Electron cyclotron resonance heating and current drive in the W7-X stellarator

Electron cyclotron resonance heating and electron cyclotron current drive (ECCD) in the W7-X stellarator, which is presently under construction, are investigated by means of a ray-tracing code. Two heating schemes are considered: launching of extraordinary and ordinary waves from the low magnetic field side at the second harmonic of the electron cyclotron frequency. Full power absorption is typically obtained for the extraordinary mode at the second harmonic for the predicted plasma parameters of W7-X. In this case, current drive calculations are also performed to determine the optimum launching conditions.
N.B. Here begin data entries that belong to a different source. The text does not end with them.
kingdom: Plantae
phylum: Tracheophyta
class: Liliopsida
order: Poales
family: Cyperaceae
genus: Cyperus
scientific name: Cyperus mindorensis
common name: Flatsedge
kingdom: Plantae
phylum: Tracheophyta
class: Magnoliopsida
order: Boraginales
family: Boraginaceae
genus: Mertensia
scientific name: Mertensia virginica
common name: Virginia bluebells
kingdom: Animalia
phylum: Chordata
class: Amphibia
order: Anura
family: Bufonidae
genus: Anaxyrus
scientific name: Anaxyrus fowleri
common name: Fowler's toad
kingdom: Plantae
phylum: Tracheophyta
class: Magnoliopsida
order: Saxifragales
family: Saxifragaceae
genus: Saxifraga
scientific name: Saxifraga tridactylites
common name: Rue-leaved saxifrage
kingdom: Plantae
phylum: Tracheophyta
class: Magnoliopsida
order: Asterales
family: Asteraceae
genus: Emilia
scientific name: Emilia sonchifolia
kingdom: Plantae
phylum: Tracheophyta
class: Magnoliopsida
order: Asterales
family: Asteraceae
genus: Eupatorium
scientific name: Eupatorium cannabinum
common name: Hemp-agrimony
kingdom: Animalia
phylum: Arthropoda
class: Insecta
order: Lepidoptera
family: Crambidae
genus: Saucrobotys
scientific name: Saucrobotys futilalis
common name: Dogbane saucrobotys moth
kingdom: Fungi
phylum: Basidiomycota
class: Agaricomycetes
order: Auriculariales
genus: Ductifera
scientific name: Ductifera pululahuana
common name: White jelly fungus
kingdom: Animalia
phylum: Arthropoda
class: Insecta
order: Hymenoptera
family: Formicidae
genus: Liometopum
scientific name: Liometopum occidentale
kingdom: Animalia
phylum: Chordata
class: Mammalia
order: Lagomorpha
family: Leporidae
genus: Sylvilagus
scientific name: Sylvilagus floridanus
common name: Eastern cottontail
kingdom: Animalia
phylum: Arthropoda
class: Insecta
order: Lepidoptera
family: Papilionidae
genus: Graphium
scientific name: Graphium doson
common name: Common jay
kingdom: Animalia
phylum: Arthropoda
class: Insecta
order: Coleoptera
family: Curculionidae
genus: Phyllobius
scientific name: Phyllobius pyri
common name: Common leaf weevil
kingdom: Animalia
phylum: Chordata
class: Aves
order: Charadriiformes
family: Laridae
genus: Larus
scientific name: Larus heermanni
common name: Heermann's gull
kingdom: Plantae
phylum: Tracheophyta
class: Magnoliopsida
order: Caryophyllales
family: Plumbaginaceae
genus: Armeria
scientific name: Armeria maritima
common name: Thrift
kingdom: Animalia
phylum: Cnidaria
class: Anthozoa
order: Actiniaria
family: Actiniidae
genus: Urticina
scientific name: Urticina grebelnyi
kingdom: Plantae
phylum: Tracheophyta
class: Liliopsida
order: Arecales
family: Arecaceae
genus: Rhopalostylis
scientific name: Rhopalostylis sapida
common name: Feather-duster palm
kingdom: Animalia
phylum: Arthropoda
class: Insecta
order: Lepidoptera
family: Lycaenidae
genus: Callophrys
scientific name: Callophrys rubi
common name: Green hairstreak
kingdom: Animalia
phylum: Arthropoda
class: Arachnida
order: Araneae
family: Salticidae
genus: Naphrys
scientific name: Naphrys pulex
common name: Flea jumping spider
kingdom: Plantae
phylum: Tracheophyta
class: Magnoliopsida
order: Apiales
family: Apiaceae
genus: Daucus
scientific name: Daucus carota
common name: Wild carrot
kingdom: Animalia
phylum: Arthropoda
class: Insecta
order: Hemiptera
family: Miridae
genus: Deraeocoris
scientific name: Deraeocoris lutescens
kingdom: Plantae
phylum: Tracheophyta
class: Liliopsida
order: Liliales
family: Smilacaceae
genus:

A current drive efficiency, eta(ECCD), of the order of 20 A kW(-1) is obtained for the scenarios of low-field-side injection under consideration (for a density n(e) similar or equal to 2-4 x 10(19) m(-3), and a temperature T-e similar or equal to 3-4 keV), corresponding to a normalized efficiency gamma(ECCD) similar or equal to 0.02 x 10(20) A W-1 m(-2). ECCD can be used to tailor the radial profile of the rotational transform (in order, for example, to compensate the residual bootstrap current, and to avoid low-order rational surfaces inside the plasma). A variational calculation of ECCD, extended to take trapped-particle effects into account, and its straightforward implementation in the ray-tracing code are briefly presented. The results for the driven current are compared with estimates of the residual bootstrap current in the optimized magnetic configuration of W7-X. Significant absorption is found over a wide density range also in the case of ordinary mode heating at the second harmonic, allowing an extension of the operational parameter window to higher densities.